--- Entries supplied ---
________________________

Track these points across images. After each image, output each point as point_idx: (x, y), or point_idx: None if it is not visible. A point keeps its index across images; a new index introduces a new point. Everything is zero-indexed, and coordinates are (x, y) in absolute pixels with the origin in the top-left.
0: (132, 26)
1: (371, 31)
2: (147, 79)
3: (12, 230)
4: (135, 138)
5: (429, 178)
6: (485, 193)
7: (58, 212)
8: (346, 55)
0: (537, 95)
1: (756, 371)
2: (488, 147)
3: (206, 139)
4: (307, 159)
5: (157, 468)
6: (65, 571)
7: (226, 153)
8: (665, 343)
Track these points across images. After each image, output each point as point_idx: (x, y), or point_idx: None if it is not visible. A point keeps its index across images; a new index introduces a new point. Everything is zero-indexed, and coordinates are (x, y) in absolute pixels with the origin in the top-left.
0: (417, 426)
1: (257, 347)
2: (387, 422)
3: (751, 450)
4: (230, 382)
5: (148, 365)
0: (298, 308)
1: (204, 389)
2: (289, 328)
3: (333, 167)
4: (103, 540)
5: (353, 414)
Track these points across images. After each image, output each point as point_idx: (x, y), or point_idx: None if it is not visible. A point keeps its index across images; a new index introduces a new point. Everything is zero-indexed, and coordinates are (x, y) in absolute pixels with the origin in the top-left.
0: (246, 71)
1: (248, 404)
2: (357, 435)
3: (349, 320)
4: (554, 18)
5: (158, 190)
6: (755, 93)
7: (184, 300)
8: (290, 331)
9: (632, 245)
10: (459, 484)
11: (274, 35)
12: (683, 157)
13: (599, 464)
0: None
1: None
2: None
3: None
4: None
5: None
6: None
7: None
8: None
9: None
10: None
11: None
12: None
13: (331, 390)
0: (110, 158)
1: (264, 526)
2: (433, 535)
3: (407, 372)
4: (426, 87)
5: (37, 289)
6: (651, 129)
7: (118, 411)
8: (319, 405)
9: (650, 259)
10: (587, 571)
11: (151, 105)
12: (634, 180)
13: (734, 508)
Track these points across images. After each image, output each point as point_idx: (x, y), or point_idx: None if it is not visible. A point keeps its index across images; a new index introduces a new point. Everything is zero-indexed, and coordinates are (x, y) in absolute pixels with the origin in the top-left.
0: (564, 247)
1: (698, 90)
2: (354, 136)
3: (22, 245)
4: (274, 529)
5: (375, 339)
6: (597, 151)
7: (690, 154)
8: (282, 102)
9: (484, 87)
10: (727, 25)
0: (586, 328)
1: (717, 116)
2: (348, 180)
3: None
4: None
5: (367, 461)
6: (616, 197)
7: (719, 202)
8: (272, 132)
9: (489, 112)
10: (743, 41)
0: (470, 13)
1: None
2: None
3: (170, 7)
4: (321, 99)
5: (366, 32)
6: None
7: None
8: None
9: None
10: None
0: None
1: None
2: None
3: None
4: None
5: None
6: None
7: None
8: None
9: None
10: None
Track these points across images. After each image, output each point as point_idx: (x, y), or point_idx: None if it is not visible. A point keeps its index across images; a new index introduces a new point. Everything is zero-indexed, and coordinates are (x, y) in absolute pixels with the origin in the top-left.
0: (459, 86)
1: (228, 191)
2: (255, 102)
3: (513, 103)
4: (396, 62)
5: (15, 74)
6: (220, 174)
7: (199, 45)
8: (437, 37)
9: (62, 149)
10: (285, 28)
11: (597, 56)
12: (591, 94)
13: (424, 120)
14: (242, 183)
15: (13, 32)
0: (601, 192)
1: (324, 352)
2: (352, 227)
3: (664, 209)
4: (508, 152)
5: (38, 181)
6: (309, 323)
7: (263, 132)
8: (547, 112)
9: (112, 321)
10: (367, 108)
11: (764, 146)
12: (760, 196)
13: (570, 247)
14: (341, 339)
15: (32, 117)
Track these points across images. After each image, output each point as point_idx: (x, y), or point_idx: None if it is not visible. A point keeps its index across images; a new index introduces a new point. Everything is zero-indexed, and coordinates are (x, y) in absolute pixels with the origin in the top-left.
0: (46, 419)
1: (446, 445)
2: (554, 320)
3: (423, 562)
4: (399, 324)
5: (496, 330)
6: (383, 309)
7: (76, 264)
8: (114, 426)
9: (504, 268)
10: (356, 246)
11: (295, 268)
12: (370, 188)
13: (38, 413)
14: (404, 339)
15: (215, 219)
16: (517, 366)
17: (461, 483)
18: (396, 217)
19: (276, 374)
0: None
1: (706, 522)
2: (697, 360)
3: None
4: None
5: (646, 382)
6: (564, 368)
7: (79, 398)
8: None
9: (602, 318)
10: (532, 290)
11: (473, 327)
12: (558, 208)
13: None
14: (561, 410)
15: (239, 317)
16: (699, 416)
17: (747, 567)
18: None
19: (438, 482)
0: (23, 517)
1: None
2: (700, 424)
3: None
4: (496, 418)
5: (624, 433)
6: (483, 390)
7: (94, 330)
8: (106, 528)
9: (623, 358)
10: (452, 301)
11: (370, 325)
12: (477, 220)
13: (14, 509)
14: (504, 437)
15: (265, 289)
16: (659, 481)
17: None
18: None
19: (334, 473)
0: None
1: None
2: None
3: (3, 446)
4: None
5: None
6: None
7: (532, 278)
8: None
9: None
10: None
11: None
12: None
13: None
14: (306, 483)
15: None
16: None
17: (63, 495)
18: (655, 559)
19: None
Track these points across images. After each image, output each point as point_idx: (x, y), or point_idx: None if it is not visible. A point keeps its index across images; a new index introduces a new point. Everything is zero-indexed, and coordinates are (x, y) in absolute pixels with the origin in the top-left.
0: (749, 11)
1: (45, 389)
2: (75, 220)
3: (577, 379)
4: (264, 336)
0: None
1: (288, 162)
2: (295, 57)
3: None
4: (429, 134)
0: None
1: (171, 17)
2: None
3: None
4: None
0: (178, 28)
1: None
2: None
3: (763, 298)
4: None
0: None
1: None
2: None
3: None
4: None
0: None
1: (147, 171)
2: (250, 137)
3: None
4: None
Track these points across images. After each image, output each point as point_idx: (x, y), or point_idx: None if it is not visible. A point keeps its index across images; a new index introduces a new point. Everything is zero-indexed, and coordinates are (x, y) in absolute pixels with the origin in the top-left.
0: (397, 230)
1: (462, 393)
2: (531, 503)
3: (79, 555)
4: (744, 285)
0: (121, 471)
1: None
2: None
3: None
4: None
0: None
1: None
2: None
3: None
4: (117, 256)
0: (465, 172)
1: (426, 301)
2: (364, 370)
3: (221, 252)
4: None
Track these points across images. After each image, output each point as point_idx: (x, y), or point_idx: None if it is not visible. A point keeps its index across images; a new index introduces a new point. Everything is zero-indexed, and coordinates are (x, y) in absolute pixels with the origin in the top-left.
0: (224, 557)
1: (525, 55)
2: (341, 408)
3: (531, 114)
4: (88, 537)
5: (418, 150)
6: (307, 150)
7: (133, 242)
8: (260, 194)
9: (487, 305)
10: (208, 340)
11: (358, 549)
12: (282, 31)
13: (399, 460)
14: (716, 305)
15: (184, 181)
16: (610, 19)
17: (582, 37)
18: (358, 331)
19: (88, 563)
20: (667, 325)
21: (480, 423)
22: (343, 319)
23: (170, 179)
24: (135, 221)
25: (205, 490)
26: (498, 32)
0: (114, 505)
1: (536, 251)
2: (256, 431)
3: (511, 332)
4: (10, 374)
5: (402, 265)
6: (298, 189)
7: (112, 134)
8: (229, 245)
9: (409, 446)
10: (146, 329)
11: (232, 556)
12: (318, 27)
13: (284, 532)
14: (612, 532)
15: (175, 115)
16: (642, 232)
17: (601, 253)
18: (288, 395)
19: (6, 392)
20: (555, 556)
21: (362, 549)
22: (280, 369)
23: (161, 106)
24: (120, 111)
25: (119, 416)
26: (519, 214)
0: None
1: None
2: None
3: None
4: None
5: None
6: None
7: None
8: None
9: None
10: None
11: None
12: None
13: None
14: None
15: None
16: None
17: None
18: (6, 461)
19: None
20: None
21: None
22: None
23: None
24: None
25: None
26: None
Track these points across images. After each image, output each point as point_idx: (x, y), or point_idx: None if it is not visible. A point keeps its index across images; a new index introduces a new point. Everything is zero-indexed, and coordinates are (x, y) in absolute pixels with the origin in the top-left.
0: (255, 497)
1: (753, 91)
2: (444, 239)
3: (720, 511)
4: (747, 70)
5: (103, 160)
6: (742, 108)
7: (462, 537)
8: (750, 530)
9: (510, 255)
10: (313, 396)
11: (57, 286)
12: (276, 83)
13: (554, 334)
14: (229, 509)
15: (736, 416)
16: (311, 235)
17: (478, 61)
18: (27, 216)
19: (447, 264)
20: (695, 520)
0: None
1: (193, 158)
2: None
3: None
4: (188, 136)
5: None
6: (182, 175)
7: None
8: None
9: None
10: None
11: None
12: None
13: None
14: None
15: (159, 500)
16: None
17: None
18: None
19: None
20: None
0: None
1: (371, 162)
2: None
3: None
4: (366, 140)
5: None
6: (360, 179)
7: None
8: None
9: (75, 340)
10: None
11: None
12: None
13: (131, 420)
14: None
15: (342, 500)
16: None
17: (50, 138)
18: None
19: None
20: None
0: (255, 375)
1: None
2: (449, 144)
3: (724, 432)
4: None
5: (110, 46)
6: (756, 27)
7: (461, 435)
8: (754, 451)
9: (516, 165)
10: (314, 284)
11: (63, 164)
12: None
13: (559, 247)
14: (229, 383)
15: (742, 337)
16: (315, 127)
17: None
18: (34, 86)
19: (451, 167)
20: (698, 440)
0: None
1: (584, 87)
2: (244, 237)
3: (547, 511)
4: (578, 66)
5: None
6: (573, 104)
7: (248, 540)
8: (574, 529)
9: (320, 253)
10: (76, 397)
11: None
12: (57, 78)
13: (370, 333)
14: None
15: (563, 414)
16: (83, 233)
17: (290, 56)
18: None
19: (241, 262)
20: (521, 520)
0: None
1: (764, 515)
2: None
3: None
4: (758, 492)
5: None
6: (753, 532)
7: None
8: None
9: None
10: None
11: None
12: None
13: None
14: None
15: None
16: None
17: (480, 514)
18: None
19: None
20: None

________________________

--- Set exercise ---
Reproduce the rows above word for word, from the first row through the row containing "7: (226, 153)", including both.

--- Right answer ---
Track these points across images. After each image, output each point as point_idx: (x, y), or point_idx: None if it is not visible. A point keeps its index across images; a new index introduces a new point. Everything is zero-indexed, and coordinates are (x, y) in absolute pixels with the origin in the top-left.
0: (132, 26)
1: (371, 31)
2: (147, 79)
3: (12, 230)
4: (135, 138)
5: (429, 178)
6: (485, 193)
7: (58, 212)
8: (346, 55)
0: (537, 95)
1: (756, 371)
2: (488, 147)
3: (206, 139)
4: (307, 159)
5: (157, 468)
6: (65, 571)
7: (226, 153)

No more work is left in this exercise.